What we do isn’t paramedicine.
It is medicine.
If we want a real seat at the table, we need to get comfortable with the idea that we provide medical care to patients, not anything else, and certainly not anything less. What we do as paramedics may be via a delegated practice model but make no mistake, we are in the business of providing medicine while transporting.
We provide medical care, not paramedical care.
Calling what we do “paramedicine” is meaningless sugar coating in an attempt at deference and trying to not step on toes. Saying we practice “paramedicine” is mitigated speech because we don’t have the guts to say what we do – medicine.
Why do we have such a collective problem saying what we do is medicine – the same medicine that nurse, doctors and mid-level providers deal with? Until we can look other healthcare providers straight in the eye and say that we are medical providers and we provide medical care maybe we don’t deserve that seat at the table. Maybe we can just sit at the para-table.

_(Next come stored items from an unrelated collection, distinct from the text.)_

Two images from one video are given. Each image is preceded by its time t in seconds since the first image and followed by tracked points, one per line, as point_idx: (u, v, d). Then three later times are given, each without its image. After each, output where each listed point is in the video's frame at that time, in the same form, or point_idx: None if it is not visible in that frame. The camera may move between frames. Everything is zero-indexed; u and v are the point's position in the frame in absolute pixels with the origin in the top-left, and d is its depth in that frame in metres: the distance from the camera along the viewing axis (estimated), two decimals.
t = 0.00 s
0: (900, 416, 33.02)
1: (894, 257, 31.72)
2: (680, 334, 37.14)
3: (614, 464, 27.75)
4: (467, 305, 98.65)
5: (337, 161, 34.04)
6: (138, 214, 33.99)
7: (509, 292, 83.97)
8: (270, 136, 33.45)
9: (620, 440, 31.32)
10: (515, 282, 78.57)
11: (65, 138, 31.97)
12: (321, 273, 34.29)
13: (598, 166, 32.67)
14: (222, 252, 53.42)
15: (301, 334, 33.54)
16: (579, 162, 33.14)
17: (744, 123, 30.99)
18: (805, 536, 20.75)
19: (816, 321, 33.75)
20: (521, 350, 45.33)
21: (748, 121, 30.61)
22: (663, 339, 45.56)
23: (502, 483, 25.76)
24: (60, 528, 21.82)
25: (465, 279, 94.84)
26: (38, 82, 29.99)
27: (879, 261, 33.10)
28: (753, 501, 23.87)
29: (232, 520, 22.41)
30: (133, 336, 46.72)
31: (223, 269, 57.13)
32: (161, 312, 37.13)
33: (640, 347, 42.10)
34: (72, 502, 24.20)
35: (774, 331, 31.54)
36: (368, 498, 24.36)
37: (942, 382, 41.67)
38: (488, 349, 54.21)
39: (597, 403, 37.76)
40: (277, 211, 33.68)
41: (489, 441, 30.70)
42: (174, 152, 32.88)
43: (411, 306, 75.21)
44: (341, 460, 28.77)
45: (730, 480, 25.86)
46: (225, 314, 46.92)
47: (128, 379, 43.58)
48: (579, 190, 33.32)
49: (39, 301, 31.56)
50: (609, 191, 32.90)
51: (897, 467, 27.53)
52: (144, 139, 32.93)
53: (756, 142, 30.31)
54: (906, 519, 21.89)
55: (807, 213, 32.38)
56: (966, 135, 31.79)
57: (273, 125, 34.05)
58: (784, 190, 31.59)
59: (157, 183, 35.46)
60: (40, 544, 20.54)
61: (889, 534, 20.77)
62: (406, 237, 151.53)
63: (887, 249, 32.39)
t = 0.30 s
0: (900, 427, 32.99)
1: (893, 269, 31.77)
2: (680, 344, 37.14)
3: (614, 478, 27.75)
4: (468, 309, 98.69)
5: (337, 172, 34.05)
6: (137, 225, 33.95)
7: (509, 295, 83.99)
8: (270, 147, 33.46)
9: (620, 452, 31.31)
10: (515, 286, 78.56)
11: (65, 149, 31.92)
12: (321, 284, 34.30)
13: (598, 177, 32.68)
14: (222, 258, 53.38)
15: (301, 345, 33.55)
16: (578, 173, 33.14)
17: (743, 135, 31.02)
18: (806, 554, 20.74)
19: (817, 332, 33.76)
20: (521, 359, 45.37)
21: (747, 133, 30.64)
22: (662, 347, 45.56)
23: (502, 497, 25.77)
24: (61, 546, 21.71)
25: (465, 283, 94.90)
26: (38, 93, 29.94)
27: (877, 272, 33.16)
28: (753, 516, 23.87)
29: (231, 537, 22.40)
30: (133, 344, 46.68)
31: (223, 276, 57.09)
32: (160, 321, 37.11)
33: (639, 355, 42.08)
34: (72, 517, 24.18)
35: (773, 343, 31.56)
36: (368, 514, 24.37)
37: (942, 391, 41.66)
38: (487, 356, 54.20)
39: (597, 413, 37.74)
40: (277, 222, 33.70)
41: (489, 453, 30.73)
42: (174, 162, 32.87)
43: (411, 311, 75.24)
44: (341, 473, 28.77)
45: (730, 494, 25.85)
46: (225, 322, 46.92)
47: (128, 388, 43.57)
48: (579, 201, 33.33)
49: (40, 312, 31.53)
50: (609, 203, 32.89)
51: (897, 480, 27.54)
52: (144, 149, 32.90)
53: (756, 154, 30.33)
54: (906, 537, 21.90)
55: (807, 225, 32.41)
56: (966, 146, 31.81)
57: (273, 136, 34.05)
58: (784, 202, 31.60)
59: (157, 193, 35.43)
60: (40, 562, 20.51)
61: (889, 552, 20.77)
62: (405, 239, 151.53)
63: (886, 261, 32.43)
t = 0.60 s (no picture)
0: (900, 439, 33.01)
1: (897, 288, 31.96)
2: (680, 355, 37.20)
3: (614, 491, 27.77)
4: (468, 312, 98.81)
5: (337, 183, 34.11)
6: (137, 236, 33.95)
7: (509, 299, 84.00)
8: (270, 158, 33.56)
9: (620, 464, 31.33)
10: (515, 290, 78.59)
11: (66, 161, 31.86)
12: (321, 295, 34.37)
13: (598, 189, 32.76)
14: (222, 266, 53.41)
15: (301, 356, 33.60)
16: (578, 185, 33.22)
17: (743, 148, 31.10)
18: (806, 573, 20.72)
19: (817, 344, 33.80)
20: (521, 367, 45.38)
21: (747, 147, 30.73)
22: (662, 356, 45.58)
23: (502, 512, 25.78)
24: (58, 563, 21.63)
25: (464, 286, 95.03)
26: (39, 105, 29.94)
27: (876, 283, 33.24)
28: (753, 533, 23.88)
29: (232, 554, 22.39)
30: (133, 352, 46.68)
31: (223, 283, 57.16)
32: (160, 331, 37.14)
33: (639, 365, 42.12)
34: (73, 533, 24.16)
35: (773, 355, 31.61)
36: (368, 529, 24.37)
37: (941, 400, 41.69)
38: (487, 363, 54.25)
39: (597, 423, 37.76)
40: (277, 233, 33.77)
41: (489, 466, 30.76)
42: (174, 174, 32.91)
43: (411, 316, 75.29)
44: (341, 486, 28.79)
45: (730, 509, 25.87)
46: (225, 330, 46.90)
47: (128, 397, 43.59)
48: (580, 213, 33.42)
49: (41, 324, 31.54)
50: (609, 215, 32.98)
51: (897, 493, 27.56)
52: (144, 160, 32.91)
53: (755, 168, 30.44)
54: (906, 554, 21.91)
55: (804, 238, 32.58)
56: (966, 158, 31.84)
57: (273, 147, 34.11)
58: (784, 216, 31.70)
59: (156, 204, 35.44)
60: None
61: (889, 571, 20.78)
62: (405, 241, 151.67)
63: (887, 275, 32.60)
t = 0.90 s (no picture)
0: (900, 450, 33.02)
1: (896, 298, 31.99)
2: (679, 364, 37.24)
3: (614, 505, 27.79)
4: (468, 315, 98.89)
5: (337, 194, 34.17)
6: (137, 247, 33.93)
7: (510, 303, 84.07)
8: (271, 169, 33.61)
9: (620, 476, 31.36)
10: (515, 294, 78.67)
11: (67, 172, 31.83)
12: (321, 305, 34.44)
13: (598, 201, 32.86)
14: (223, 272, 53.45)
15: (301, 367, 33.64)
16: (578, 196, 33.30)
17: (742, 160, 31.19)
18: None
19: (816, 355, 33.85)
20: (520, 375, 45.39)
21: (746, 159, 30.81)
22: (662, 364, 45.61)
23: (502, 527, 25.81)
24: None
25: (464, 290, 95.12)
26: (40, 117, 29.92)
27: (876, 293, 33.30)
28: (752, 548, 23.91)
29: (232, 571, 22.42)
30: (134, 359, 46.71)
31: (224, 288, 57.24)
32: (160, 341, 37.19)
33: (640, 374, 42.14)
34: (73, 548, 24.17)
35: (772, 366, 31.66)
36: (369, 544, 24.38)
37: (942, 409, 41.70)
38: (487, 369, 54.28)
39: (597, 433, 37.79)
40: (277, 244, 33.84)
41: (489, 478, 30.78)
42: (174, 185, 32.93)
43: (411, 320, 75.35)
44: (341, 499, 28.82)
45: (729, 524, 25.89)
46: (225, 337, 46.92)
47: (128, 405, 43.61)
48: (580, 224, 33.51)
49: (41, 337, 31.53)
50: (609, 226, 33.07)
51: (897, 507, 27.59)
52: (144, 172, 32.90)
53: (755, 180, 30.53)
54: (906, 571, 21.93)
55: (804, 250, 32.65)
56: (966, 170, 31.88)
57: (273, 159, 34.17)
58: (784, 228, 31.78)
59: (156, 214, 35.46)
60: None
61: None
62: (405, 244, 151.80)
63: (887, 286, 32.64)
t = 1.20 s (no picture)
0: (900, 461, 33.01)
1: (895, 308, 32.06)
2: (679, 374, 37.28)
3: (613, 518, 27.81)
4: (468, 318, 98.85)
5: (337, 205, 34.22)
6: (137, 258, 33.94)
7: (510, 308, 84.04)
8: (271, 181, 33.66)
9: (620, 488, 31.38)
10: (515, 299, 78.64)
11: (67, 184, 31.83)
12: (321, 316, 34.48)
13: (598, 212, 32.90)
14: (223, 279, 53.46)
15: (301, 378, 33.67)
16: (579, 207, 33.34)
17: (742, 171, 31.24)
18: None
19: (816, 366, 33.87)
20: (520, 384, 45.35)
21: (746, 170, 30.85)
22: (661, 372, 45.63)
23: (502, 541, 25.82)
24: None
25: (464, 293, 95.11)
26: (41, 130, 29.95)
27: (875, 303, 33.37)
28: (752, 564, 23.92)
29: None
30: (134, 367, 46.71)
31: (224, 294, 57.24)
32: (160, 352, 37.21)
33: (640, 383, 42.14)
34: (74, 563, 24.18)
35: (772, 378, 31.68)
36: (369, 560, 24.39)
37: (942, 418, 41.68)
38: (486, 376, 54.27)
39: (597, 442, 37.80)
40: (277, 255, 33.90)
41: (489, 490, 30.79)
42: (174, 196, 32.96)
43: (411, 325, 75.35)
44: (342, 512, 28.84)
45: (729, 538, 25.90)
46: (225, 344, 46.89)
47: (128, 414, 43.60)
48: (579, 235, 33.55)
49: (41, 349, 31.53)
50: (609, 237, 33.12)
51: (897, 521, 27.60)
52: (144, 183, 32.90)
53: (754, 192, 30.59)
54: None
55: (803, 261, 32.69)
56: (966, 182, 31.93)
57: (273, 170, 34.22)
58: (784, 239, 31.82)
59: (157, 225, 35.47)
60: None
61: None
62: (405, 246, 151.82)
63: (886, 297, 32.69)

Until a leadership organization comes along and is willing to support this notion, I do not support any of them. Most associations seem to waste an inordinate amount of time trying to pin down meaningless semantics and worrying about what we should be called and hypothetical hierarchies. Trying to divide us from other health care providers is not going to reap any benefits – the future lies in collaboration and integration.

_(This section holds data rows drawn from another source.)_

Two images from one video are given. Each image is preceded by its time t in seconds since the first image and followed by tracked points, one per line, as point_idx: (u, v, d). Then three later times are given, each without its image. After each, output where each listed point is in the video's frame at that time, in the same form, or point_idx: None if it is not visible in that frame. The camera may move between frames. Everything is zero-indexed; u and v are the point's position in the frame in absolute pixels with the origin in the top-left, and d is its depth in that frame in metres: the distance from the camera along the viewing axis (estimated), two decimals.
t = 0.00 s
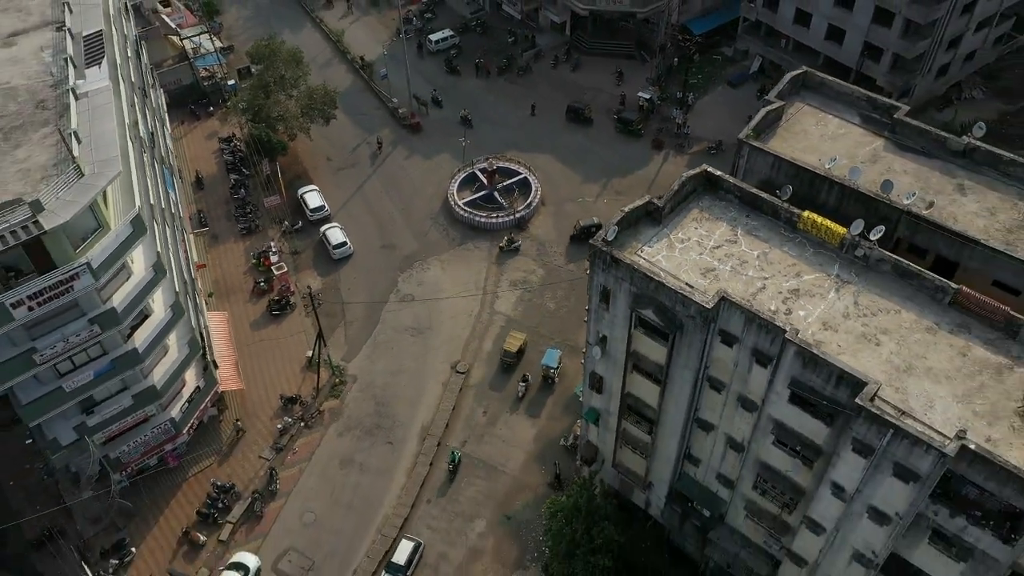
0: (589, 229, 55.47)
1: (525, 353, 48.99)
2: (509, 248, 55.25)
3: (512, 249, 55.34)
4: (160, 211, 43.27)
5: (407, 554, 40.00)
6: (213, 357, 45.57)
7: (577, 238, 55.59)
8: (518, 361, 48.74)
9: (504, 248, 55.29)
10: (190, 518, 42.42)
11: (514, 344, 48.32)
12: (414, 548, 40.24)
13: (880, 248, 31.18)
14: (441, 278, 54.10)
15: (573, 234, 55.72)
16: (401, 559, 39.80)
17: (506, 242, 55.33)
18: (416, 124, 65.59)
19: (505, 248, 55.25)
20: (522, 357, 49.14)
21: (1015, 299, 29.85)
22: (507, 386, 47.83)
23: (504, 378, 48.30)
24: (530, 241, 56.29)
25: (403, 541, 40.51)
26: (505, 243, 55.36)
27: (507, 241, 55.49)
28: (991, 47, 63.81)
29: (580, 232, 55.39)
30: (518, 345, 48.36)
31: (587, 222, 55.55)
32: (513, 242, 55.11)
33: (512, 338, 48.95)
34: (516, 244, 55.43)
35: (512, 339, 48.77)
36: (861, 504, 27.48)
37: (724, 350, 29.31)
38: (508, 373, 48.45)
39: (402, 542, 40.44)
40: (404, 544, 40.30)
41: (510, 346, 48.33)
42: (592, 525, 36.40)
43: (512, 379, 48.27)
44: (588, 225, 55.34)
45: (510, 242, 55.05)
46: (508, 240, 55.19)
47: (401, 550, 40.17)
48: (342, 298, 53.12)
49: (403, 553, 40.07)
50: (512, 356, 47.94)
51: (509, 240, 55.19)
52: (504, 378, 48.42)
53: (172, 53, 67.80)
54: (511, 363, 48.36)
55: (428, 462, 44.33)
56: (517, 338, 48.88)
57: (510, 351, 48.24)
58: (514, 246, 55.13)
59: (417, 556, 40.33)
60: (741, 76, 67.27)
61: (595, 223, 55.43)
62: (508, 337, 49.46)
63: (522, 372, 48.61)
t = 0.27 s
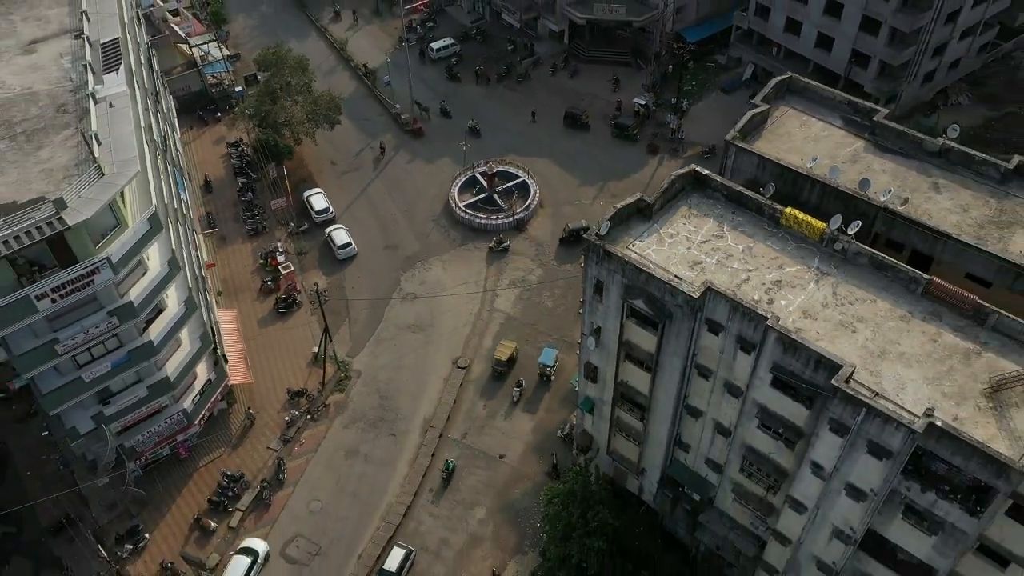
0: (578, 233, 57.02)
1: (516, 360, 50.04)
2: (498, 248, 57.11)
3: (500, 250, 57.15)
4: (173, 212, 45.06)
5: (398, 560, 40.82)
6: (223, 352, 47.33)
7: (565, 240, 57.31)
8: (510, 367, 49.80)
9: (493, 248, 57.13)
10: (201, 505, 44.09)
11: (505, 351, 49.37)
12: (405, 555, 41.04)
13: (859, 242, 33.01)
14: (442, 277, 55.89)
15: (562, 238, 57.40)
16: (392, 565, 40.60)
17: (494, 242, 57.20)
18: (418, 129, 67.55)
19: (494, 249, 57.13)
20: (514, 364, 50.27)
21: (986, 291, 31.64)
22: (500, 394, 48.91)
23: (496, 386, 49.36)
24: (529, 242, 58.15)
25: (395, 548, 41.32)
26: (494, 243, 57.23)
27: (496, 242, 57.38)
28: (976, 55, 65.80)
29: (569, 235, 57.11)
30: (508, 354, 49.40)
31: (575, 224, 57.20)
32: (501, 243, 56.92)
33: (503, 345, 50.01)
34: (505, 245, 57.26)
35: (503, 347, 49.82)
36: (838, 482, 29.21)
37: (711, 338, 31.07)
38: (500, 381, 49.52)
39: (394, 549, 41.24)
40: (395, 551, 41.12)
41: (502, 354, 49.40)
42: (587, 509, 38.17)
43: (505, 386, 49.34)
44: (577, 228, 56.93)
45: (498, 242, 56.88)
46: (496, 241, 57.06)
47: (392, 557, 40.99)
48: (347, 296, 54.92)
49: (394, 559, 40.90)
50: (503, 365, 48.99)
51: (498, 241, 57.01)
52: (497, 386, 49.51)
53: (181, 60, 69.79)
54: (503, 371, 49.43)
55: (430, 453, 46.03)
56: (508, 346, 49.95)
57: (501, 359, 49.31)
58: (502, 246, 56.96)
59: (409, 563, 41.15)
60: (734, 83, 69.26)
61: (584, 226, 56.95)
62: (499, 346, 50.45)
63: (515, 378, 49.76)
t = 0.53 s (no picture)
0: (566, 235, 59.41)
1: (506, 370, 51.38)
2: (486, 248, 59.68)
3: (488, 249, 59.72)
4: (188, 212, 47.38)
5: (388, 567, 41.84)
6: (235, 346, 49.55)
7: (554, 244, 59.56)
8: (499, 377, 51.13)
9: (482, 248, 59.69)
10: (213, 492, 46.19)
11: (494, 361, 50.69)
12: (395, 563, 42.04)
13: (835, 236, 35.24)
14: (444, 277, 58.12)
15: (550, 241, 59.67)
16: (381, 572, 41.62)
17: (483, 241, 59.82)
18: (420, 135, 69.94)
19: (482, 248, 59.70)
20: (512, 359, 52.47)
21: (955, 282, 33.88)
22: (491, 402, 50.27)
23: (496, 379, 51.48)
24: (528, 242, 60.46)
25: (385, 556, 42.33)
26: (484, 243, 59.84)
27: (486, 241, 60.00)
28: (958, 64, 68.30)
29: (557, 238, 59.45)
30: (498, 363, 50.70)
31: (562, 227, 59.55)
32: (489, 243, 59.53)
33: (493, 356, 51.40)
34: (493, 245, 59.83)
35: (493, 357, 51.22)
36: (814, 458, 31.41)
37: (696, 325, 33.27)
38: (490, 390, 50.85)
39: (384, 557, 42.28)
40: (385, 559, 42.14)
41: (491, 365, 50.71)
42: (581, 491, 40.11)
43: (496, 396, 50.68)
44: (564, 231, 59.26)
45: (486, 242, 59.50)
46: (485, 241, 59.67)
47: (382, 564, 42.03)
48: (352, 294, 57.18)
49: (384, 567, 41.93)
50: (493, 374, 50.33)
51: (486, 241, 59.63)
52: (487, 395, 50.81)
53: (191, 69, 72.21)
54: (493, 381, 50.67)
55: (433, 442, 48.15)
56: (498, 356, 51.31)
57: (491, 369, 50.65)
58: (490, 246, 59.57)
59: (399, 570, 42.17)
60: (726, 90, 71.68)
61: (571, 228, 59.32)
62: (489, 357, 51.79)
63: (505, 387, 51.12)
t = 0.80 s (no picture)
0: (553, 239, 61.38)
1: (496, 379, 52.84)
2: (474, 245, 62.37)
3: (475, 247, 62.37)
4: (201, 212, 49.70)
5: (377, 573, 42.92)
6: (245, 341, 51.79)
7: (542, 247, 61.62)
8: (490, 387, 52.57)
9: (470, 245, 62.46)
10: (224, 479, 48.32)
11: (484, 372, 52.13)
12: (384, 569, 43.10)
13: (813, 232, 37.56)
14: (444, 277, 60.40)
15: (538, 244, 61.76)
16: None
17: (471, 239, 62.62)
18: (422, 142, 72.39)
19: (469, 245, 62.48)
20: (510, 355, 54.71)
21: (923, 274, 36.01)
22: (483, 410, 51.68)
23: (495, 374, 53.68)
24: (526, 244, 62.80)
25: (374, 563, 43.40)
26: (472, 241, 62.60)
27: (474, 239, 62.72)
28: (941, 73, 70.83)
29: (544, 241, 61.53)
30: (488, 373, 52.14)
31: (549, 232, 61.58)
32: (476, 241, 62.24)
33: (482, 366, 52.89)
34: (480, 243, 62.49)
35: (483, 367, 52.72)
36: (792, 437, 33.64)
37: (681, 314, 35.53)
38: (481, 398, 52.25)
39: (374, 563, 43.36)
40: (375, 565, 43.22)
41: (481, 376, 52.16)
42: (576, 475, 42.27)
43: (487, 403, 52.10)
44: (551, 235, 61.32)
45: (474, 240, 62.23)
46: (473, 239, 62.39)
47: (371, 570, 43.11)
48: (357, 293, 59.48)
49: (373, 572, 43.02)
50: (483, 384, 51.72)
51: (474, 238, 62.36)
52: (479, 404, 52.20)
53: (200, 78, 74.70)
54: (483, 391, 52.07)
55: (435, 433, 50.32)
56: (488, 366, 52.77)
57: (481, 379, 52.06)
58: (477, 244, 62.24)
59: None
60: (718, 98, 74.21)
61: (557, 232, 61.35)
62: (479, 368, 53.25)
63: (497, 395, 52.55)
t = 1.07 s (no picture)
0: (543, 242, 63.41)
1: (488, 388, 53.99)
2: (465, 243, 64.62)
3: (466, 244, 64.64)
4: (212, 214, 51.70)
5: None
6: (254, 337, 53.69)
7: (531, 249, 63.61)
8: (482, 395, 53.72)
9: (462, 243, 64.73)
10: (234, 470, 50.12)
11: (476, 381, 53.25)
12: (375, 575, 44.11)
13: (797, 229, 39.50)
14: (445, 277, 62.32)
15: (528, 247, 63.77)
16: None
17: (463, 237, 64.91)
18: (424, 147, 74.44)
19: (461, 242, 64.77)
20: (509, 352, 56.60)
21: (901, 269, 37.86)
22: (475, 418, 52.72)
23: (494, 370, 55.52)
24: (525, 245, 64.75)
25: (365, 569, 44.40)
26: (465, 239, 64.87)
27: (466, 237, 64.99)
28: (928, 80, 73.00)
29: (534, 244, 63.44)
30: (480, 383, 53.33)
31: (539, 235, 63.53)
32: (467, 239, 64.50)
33: (474, 376, 54.04)
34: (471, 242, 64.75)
35: (474, 377, 53.85)
36: (775, 422, 35.50)
37: (671, 306, 37.42)
38: (474, 408, 53.31)
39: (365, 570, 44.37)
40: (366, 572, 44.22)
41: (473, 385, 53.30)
42: (572, 463, 44.09)
43: (479, 412, 53.16)
44: (541, 238, 63.33)
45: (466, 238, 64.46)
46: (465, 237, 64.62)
47: None
48: (360, 292, 61.42)
49: None
50: (475, 393, 52.88)
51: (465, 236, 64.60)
52: (471, 413, 53.24)
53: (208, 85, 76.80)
54: (476, 400, 53.16)
55: (436, 426, 52.15)
56: (479, 376, 53.93)
57: (473, 388, 53.24)
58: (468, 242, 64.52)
59: None
60: (711, 104, 76.32)
61: (547, 236, 63.34)
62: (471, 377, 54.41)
63: (489, 403, 53.67)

I am a paramedic; I provide medical care. While the term “practicing medicine” may have specific legal connotations that are specific to each state (usually reserved for doctors) I would be remiss if I did not point out we as paramedics have a specific scope of practice. A scope. Of. Practice.
We engage in at least a limited form of the practice of medicine as the term scope of practice implies exactly that – the scope of our practice. I am not comparing us to doctors, we are not doctors, not even close, but let us not mitigate what it is we do by adopting non-sensical terms that are divisive between us and other health care professionals.
If an organization wants to say what paramedics do is not medicine, but rather paramedicine, they have lost touch with reality and lost my support. Paramedics are starting vasoactive medications in the field, setting up ventilators, interpreting lab values, starting blood transfusions, and deciding who goes to the cath lab. That is medicine and we damn well better get good at it.
What we do is medicine, not anything less.